By 11:10 a.m. on Monday, power was out throughout large portions of Yellowstone, and officials announced that they had closed all five entrances to inbound traffic and had begun evacuating visitors in the northern section of the park. In an update that afternoon, the park service announced it would begin evacuating people from the southern section as well.
“We will not know timing of the park’s reopening until flood waters subside and we’re able to assess the damage throughout the park,” wrote Sholly. “It is likely that the northern loop will be closed for a substantial amount of time.”
Photos from the park showed normally dry meadows engulfed by floodwaters as the Yellowstone River and its tributaries swelled beyond their banks, rockfall loosened by the heavy precipitation scattered across roadways, and bridges choked with branches and other flood debris. In an aerial video shot by the park’s helicopter manager, floodwaters inundate the road through Gardner Canyon, with entire sections of the pavement missing or heaved and cracked to pieces.

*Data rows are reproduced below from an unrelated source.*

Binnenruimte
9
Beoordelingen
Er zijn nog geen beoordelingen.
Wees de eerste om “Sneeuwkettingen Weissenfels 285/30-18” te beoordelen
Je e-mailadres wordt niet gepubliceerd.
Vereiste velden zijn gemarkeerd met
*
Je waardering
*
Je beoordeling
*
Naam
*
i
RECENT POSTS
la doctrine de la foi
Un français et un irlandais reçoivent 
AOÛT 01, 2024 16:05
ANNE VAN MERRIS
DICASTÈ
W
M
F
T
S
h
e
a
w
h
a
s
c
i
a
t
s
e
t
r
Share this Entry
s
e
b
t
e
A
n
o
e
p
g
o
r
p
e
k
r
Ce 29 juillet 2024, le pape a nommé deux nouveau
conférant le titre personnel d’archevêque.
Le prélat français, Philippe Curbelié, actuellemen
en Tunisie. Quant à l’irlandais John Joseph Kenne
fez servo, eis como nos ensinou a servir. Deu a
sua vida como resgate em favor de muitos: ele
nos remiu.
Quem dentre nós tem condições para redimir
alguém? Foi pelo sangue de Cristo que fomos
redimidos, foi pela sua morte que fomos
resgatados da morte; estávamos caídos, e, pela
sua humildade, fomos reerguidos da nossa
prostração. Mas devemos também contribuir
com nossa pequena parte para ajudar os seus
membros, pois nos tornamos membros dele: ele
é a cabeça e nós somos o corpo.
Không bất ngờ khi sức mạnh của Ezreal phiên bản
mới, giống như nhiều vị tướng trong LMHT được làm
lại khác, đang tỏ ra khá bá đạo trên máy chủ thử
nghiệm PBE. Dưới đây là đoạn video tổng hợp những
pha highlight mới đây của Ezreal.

Besides the damage to the park proper, Sholly wrote that the National Park Service was working with federal and state partners to support the nearby community of Gardiner, Montana, which remained cut off by flooding. Speaking to USA Today, Austin King, a Gardiner-based firefighter and EMT, said that flooding had completely washed away a park-owned, 10-person bunkhouse in town, but that all of its residents had gotten away safely.
“I’ve never seen this, not in my lifetime,” King told the newspaper. “There are people that have lived here 64 years — they’ve never seen the river this high.”
Yellowstone recorded a record 4,860,537 visits last year. June traditionally marks the beginning of the park’s high season, as tourists return to the thawing high country to see Yellowstone’s bison, grizzlies, and legendary geysers.